How can I crawl (news) sites and monitor/extract only recent content?

There are a few ways to use Crawlbot to extract only the most recent content from a site, and/or to do so on a regular basis. Here is a description of some options:

Best Option: Crawl the Entire Site

Proper date identification is difficult — that’s why the normalized date field is one of the key components of our automatic Article API. Ultimately the most thorough approach to extracting the most recent content from a site is to completely crawl and process the entire site, so that you have a complete catalog of the content, including date stamps.

This can be done using either the Analyze API (which will automatically identify and process any article pages), or the Article API directly along with processing patterns or regular expressions to limit the URLs processed. This will provide you with the entire site’s articles in an easily searchable or parseable form: you can then either filter by date while searching, or simply restrict your data processing to those articles with a date in the range you’re seeking.

For a recurring crawl, you’ll want to also make sure that “Only Process New Pages” is set to “on.” This will ensure that on repeated crawl rounds, only newly-appearing URLs will be processed. Thus, ongoing, only the new articles will appear within each crawl round.

Narrow the Crawl Job Using Crawl and Processing Patterns

Depending on the site you are crawling, you may be able to use information in the URL to your advantage. For instance, if a site’s article URLs look something like:

http://news.diffbot.com/2014/10/01/diffbot-releases-discussion-api

…you can enter a processing regular expression or processing pattern (e.g., news.diffbot.com/2014/) to limit pages processed to those with “2014” in the URL.

You can also restrict processing based on page markup using an HTML Processing Pattern. This will limit pages processed to those whose markup contains the exact string. For instance, if articles on a site contain certain metadata or other date-specific markup, you can limit processing to a string like:

itemprop="datePublished" content="2014

or even:

2014</div>

(presuming the year, 2014, is always at the end of a specific element)

Note: if you do this you will need to update your pattern(s) or regular expressions to ensure that content in subsequent years (2015, 2016, etc.) is included.

Do Shallow Crawl Rounds (from a Few Seeds)

To minimize pages processed and/or time spent crawling, you can limit the number of pages processed in a crawl using the “Max Pages to Process” setting (and the pages crawled using “Max Pages to Crawl”). Typically this will prioritize most of the new content from a site. If you include multiple seed URLs — for example, the main pages of a news site’s subsections — this will be even more focused on the new content from various areas of a larger site.

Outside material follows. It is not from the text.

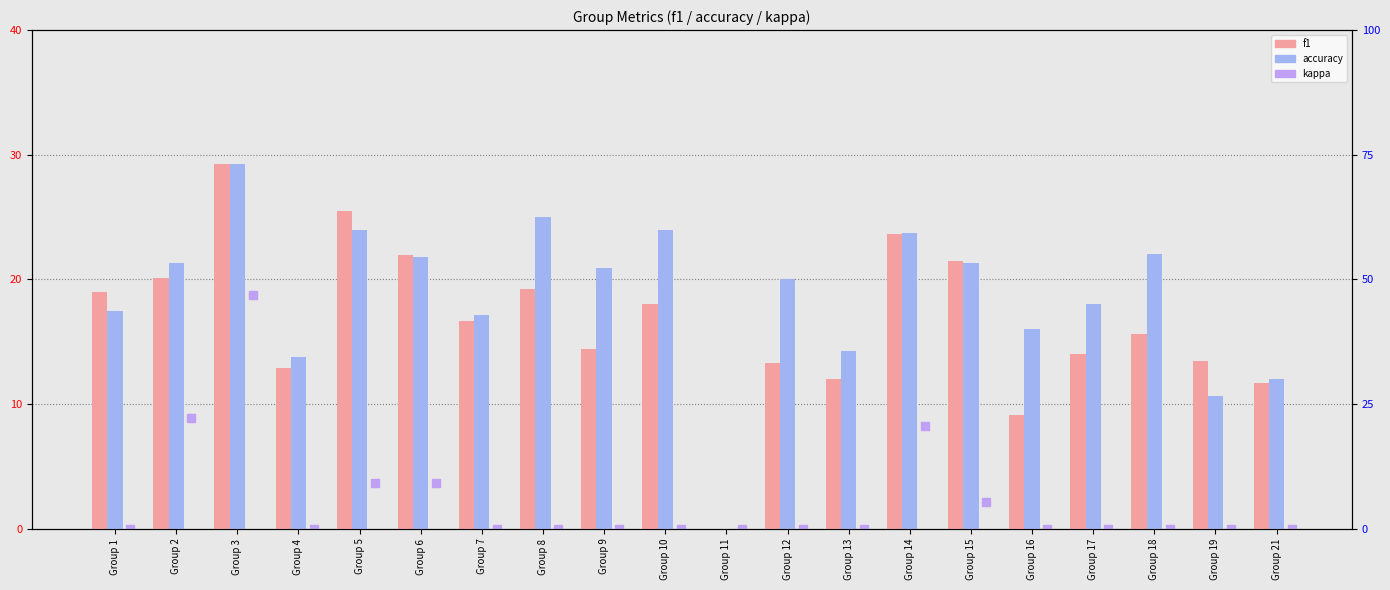

Which series contains the highest Y value?

f1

If you are only interested in getting new content on a regular basis, one Crawl trick is to do the following:

  1. Initially, set your crawl up to process a medium number of pages using the “Maximum Pages to Process” value, e.g. 1000.
  2. Set your crawl to repeat daily, and to “only process new pages.”
  3. After the initial round completes, change your “Maximum Pages to Process” to a smaller number (depending on the amount of content you expect on a daily basis from the site). For a site that publishes ~20 articles a day, set it to 25. For a site that publishes 200, set it to 250.
  4. Then Crawl will look for only new pages — up to your smaller number — each day thereafter, and you can use the DQL Search API or date filters to ensure that the content you use is only the most recent by date.

Use the maxHops Parameter to Limit the Depth of Your Crawl

The maxHops parameter controls the depth of your crawl. For instance, a value of 1 will extract all outlinks from your seed URL(s), but will prevent Crawl from extracting any other links beyond these original outlinks. A value of 2 will extract the outlinks from the Seed URL, spider the links from those outlinks, and extract those links as well. A value of 0 will only extract the seed URL(s).

On a news site with numerous category or section pages you can make the category/section pages your seed URLs, and set maxHops to 1 to ensure that only links directly on these seeds will be analyzed/processed. By repeating your crawl regularly (and setting it to “Only Process New Pages”), you can ensure that only the latest content linked to from these section pages will be extracted.